#### [Selected passage]
+-------+

The invention of a nervous system was a key event in evolution, allowing animals to perceive their environment and respond in appropriate ways. In the nervous system, information is exchanged between neurons via specialized structures called synapses. However, little is known about how the synaptic transmission first evolved. In this project, we focus on core and evolutionarily conserved presynaptic cell adhesion molecules (psCAMs) that have critical roles in bilaterian chemical synapse. In Cnidaria, the closest outgroup to Bilateria, psCAM homologs became fully integrated into a subset of neurons (Figure 2). We performed siRNA-mediated gene knockdown (KD) experiments to understand what the function of some psCAMs in Nematostella (Cnidaria). Gene KD of neuron-specific psCAM1 or psCAM2 didn’t affect anatomical architecture of the psCAMs/PRGa-positive neurons (not shown), but did result in a reduced rate of radial contractions, suggesting synaptic functions of these proteins. Interestingly, PRGa-KD didn’t mimic the psCAMs-KD phenotype. This may suggest that psCAM-dependent neural activity is not required for the peptide nervous system, but probably for the other neurotransmission. The synaptic function of psCAM proteins is currently being investigated in more detail.

Figure 2. (top) Expression distribution of a neuropeptide (PRGamide)-precursor gene and neuronal psCAM homologs in the scRNA-seq data of adult Nematostella vectensis (Cnidaria). (bottom) Gene knockdown of psCAM1 or psCAM2 resulted to a reduced rate of radial contractions. Meanwhile, knocking down PRGamide, a neuropeptide expressed in psCAM-expressing cells (C62 and C63), did not produce the same phenotype.

 

3.3 Evolutionary origin(s) of neurons

The nervous system of the ctenophore, the most ancient animal, remains enigmatic. The lack of neuronal character comparable to nervous systems of other animals like Cnidaria and Bilateria has led to a debate “Is the ctenophore neuron was evolved independently?”. One efficient way to address this important biological question is to understand the neuronal charactors of ctenophore neurons, and analyze the neurogenic mechanism and comparing it with that of Cnidaria/Bilateria. To do this, we have been analyzing the function of the putative neurogenic transcription factor (TF), which is evolutionarily conserved in Cnidaria/Bilateria using a Japanese ctenophore species, Bolinopsis mikado (Figure 3). We fortunately have identified a number of neuropeptides in Ctenophora (see 3.1). Using the neuropeptides as the definitive neuronal markers, we found that one of putative neurogenic TFs is highly enriched in the neuropeptide-positive cell cluster. Knockdown of this TF led 139 and 42 genes down- and up-regulation, respectively (Fig. e-h). We now are analyzing genes to identify the function of target TF and ultimately ctenophore neurogenic mechanisms.

+-------+

#### [Information provided]
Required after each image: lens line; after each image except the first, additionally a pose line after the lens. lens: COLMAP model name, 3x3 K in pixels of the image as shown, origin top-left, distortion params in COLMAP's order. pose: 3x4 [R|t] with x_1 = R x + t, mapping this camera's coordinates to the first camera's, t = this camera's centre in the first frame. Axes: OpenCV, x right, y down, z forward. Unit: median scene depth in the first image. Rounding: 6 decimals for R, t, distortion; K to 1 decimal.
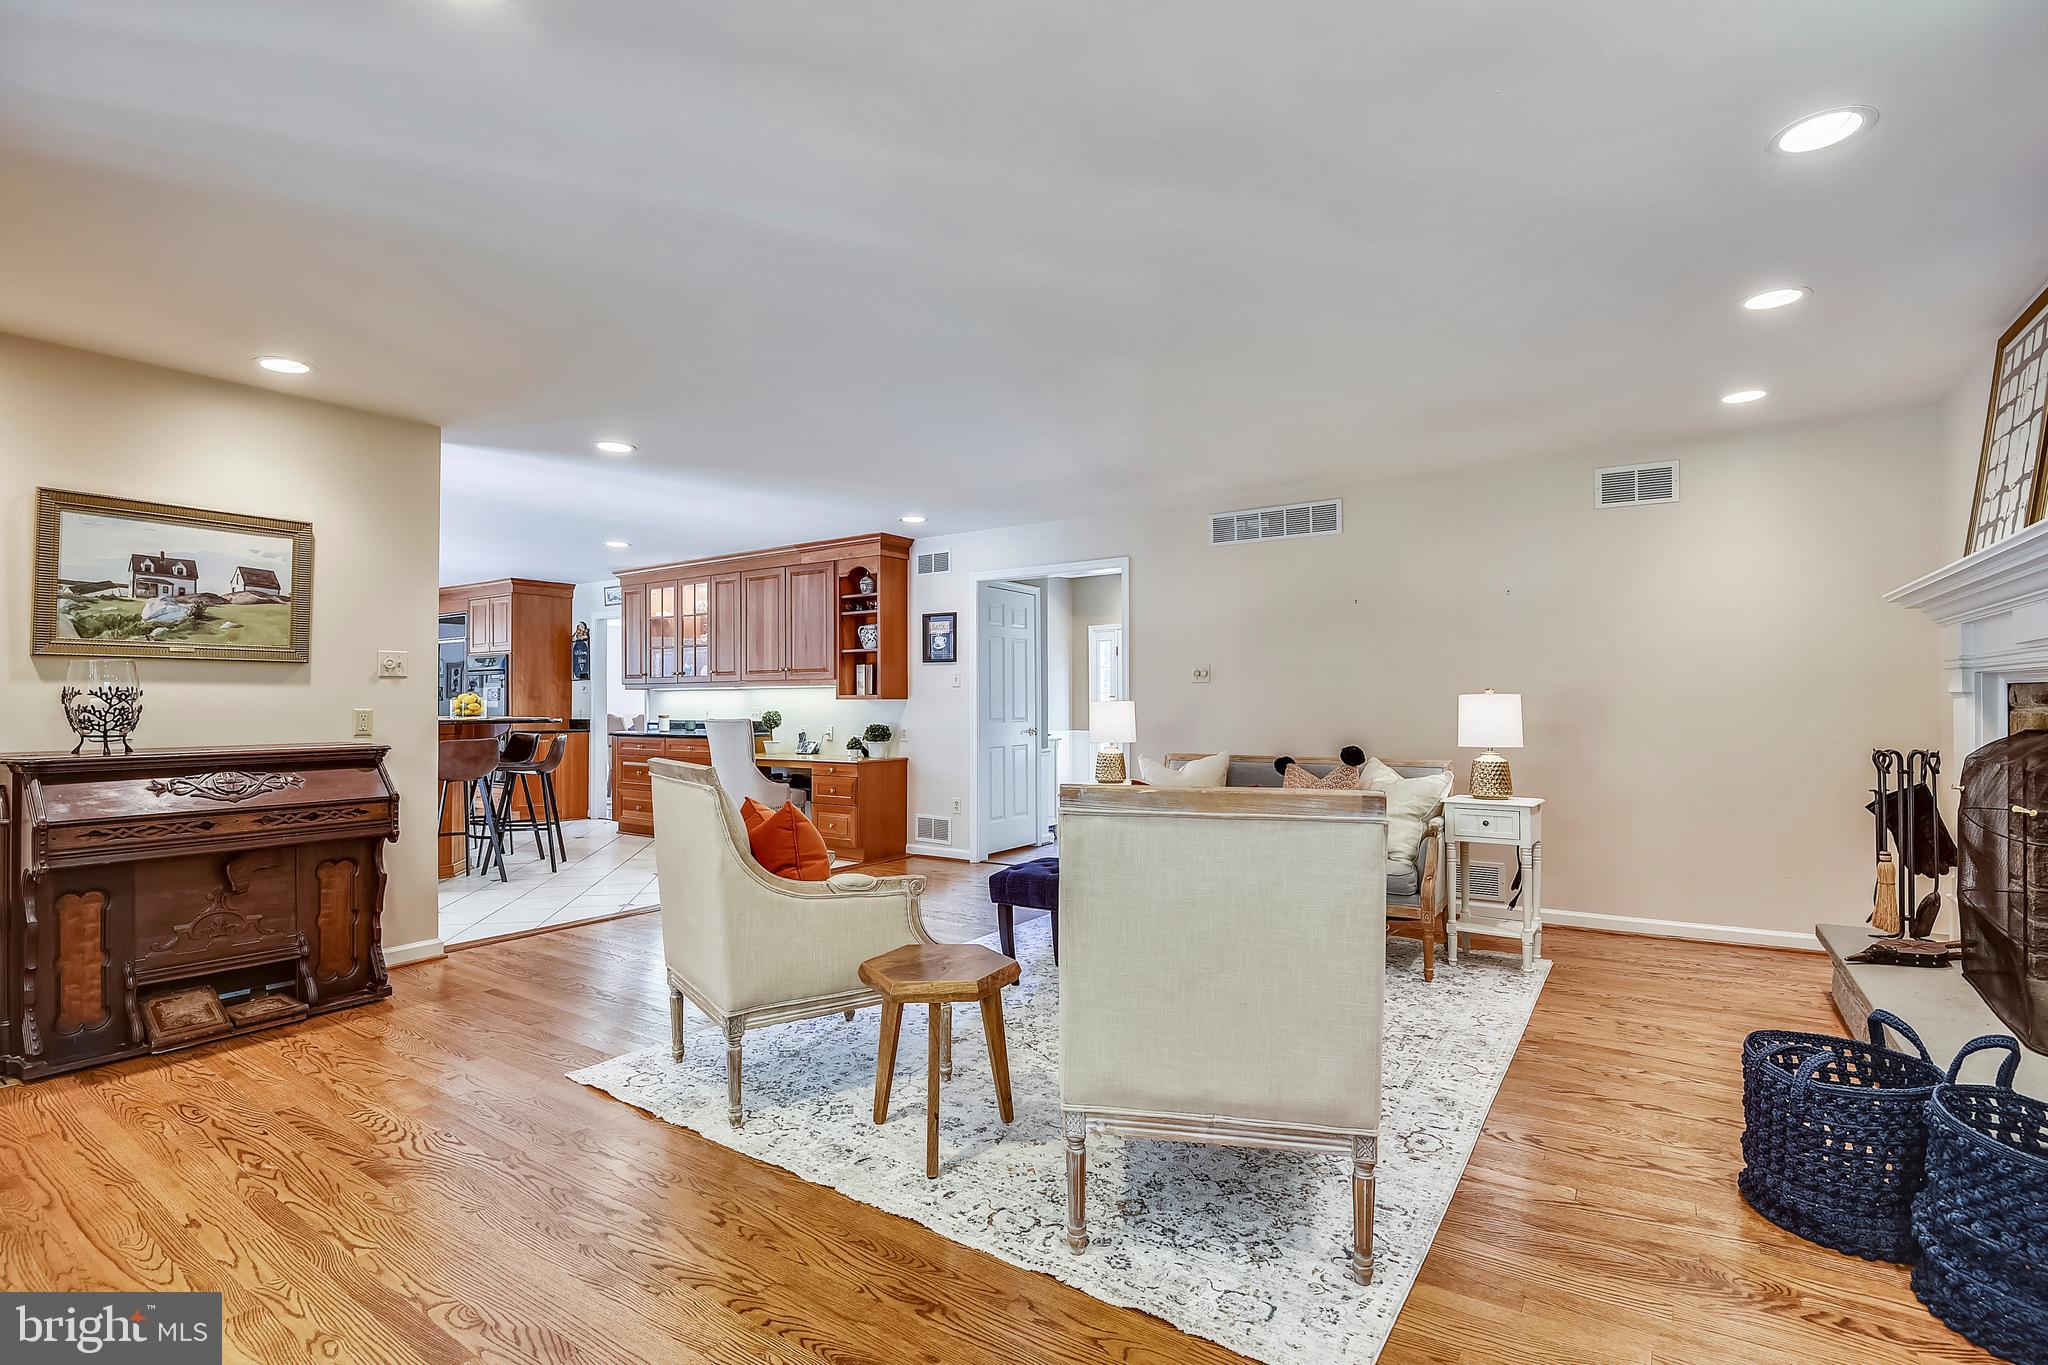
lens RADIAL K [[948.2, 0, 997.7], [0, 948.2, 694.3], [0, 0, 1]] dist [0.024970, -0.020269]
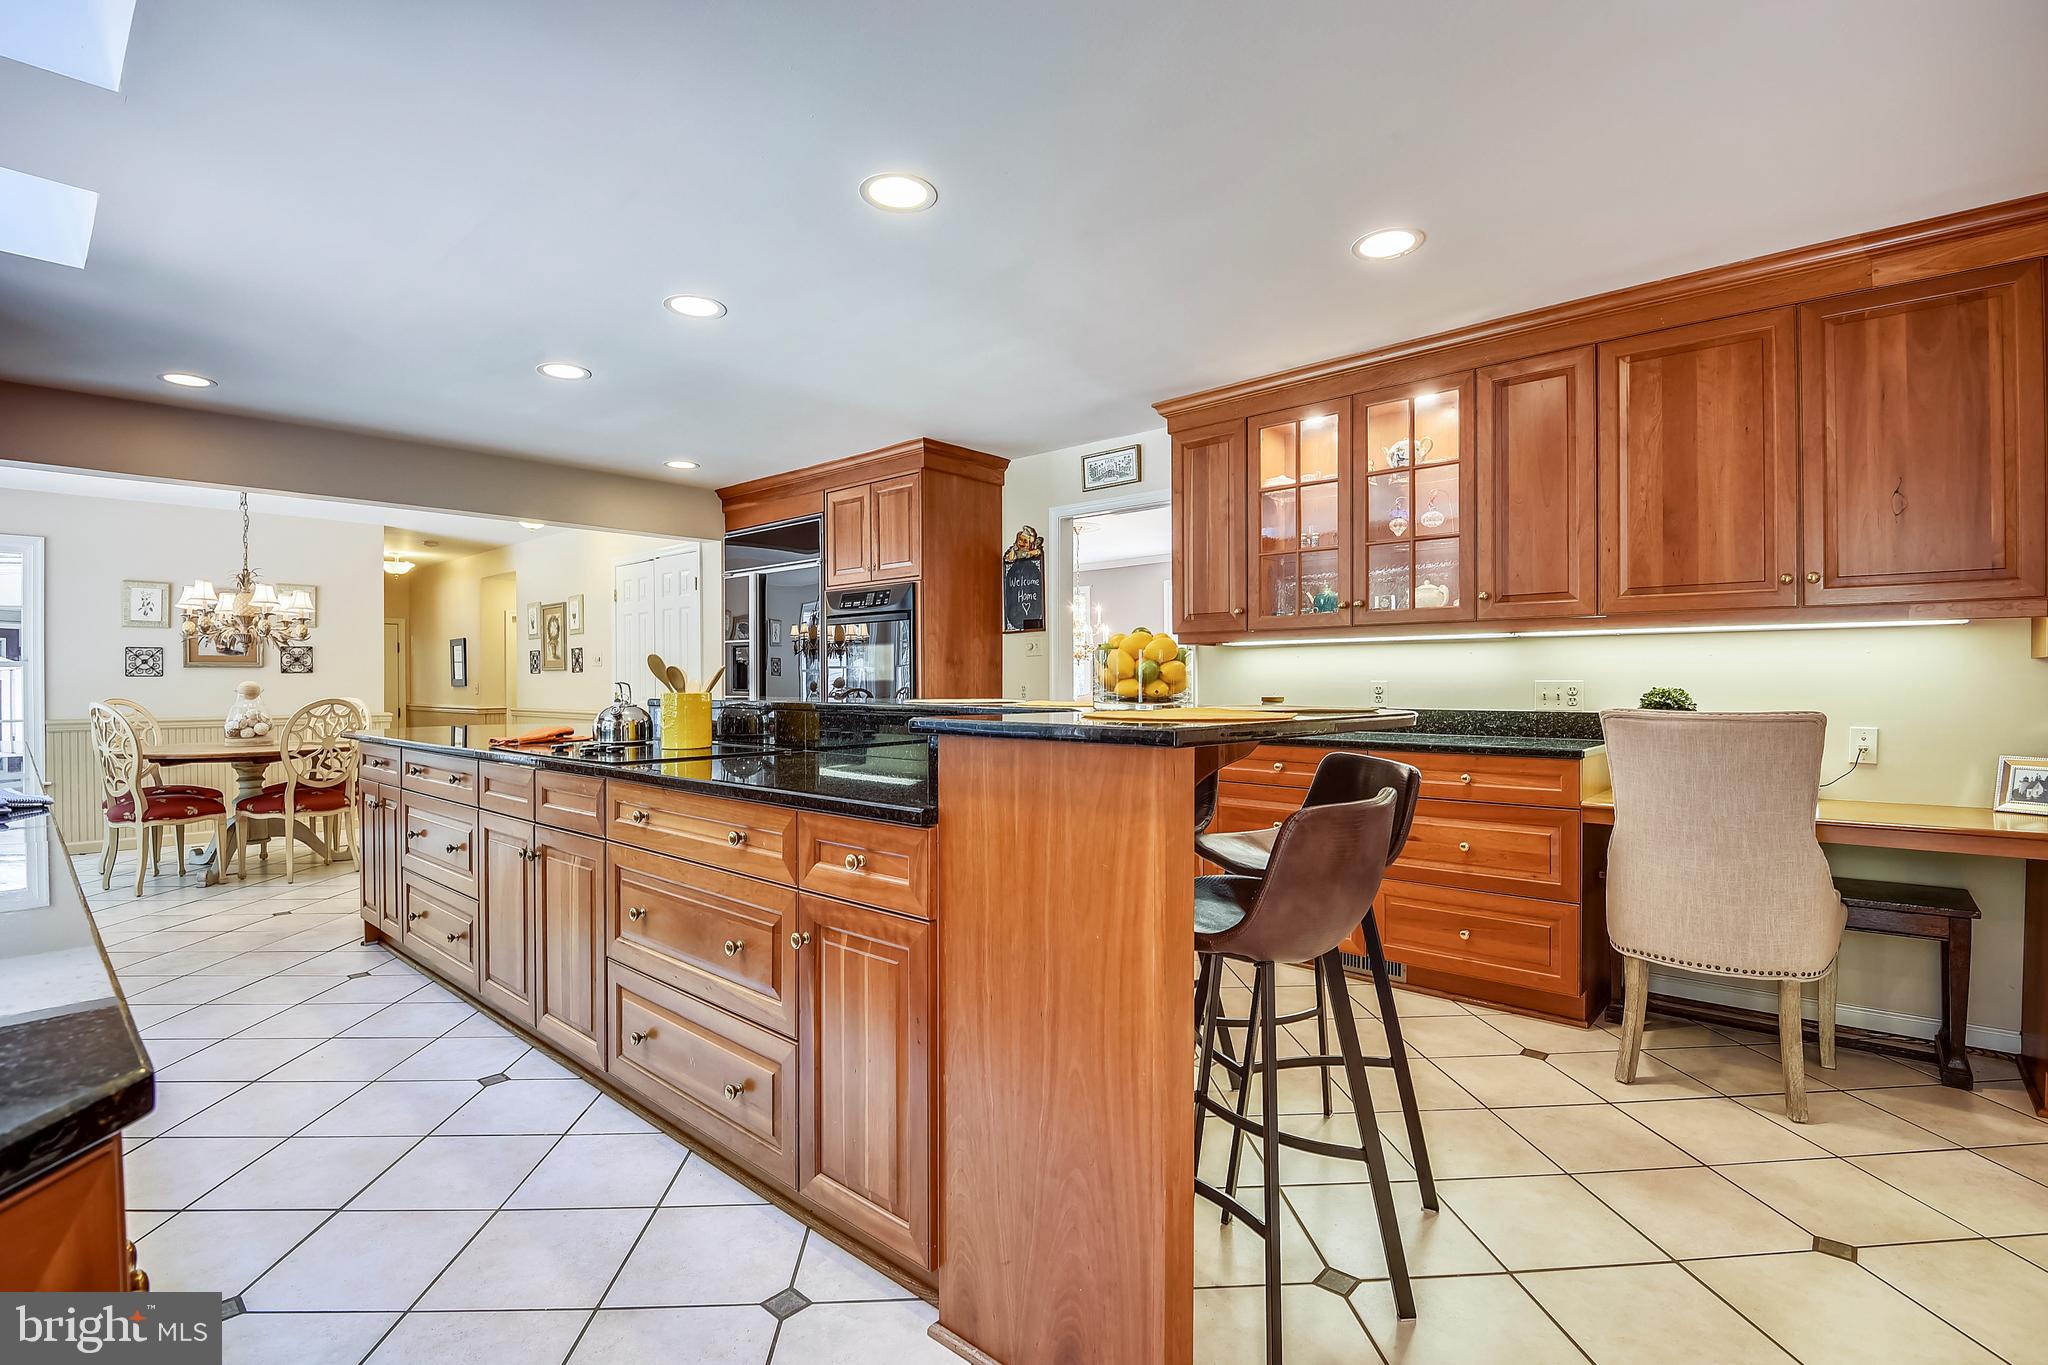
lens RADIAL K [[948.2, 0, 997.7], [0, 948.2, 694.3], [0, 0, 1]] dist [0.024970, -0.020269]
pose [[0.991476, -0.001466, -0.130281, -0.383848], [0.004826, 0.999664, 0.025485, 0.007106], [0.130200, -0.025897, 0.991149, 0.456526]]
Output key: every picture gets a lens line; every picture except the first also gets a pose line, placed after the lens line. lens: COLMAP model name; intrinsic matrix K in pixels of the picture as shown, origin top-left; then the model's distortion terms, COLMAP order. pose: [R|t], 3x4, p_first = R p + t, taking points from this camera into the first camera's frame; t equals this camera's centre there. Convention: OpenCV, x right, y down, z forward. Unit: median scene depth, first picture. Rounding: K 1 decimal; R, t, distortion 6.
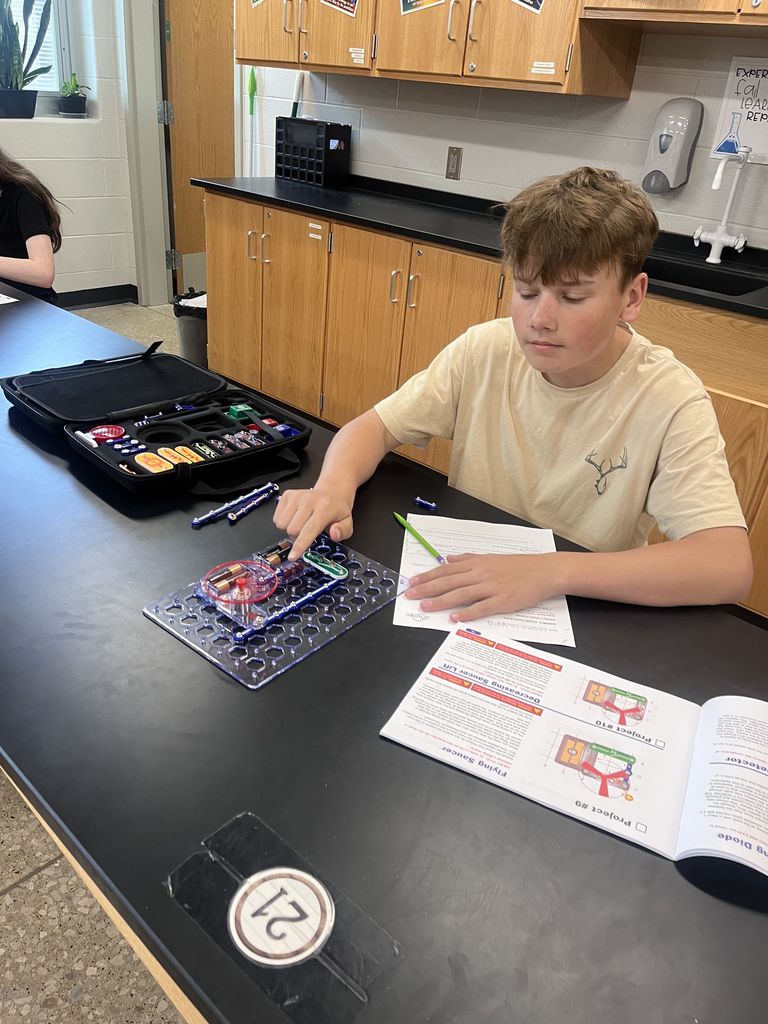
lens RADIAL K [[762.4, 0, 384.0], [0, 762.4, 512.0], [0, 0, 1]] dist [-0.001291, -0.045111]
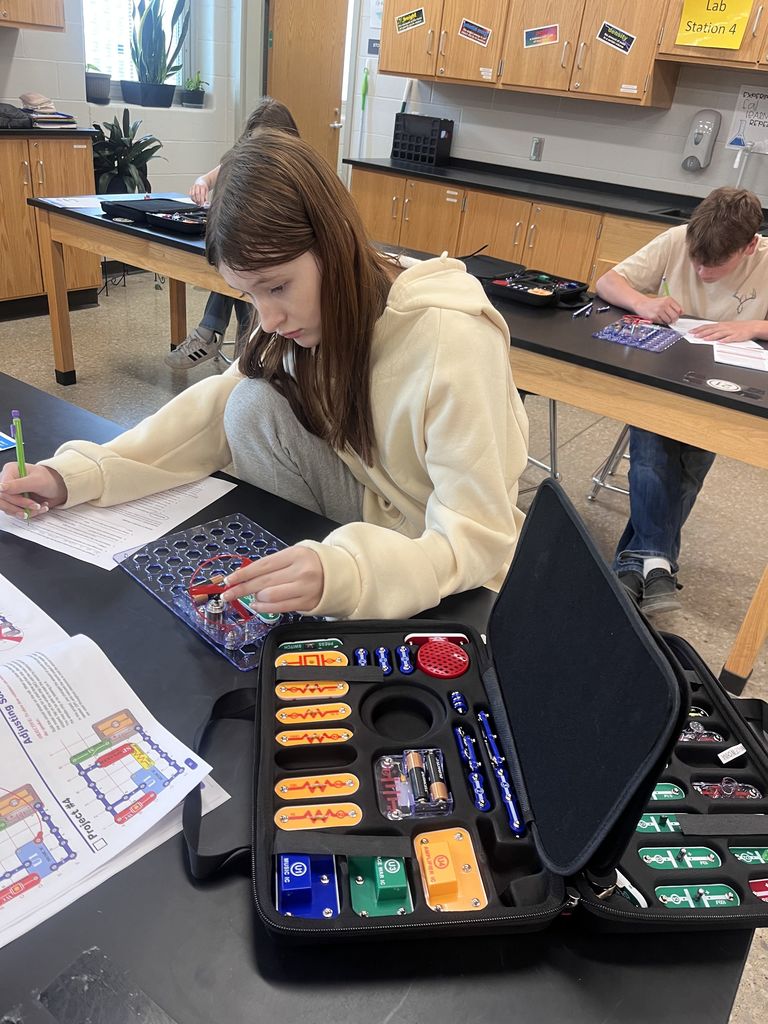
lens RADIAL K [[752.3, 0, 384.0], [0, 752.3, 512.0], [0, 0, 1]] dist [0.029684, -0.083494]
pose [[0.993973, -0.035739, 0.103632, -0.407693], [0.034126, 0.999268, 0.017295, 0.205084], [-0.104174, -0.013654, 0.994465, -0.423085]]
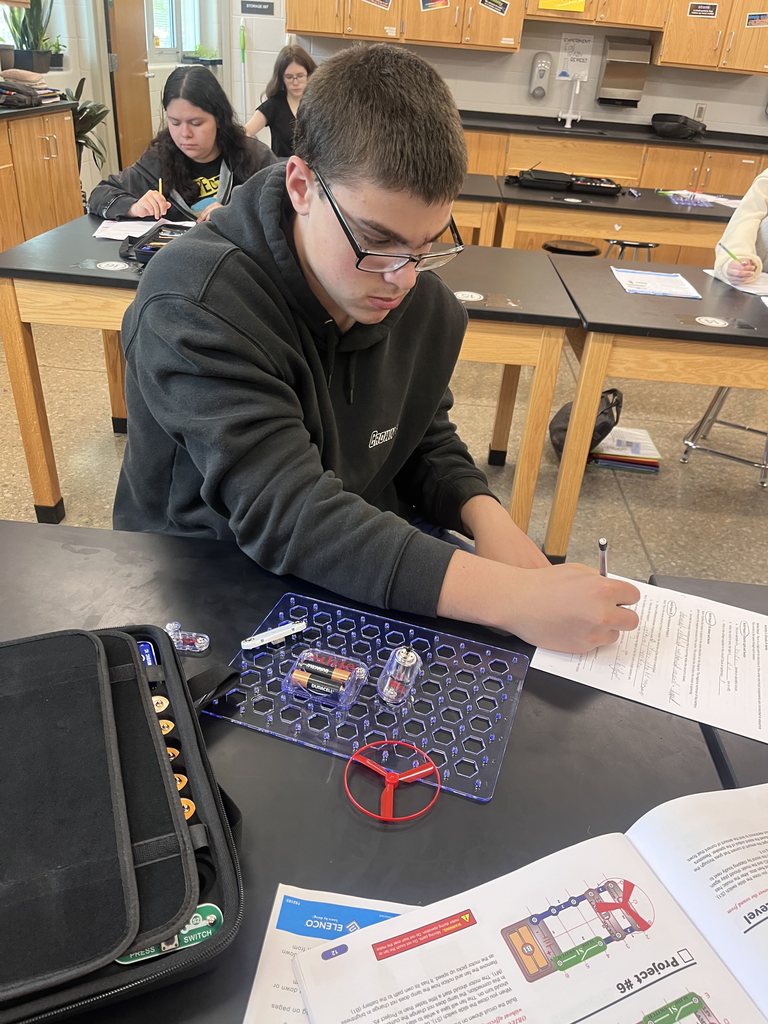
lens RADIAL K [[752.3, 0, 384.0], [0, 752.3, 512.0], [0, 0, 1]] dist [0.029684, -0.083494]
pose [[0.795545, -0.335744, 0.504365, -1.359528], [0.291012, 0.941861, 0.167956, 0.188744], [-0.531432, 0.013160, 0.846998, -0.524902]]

+-------+

#### [Action item]
In the text on nervous system evolution, which Japanese ctenophore species was used to study the putative neurogenic transcription factor?

#### [Result for this task]
Bolinopsis mikado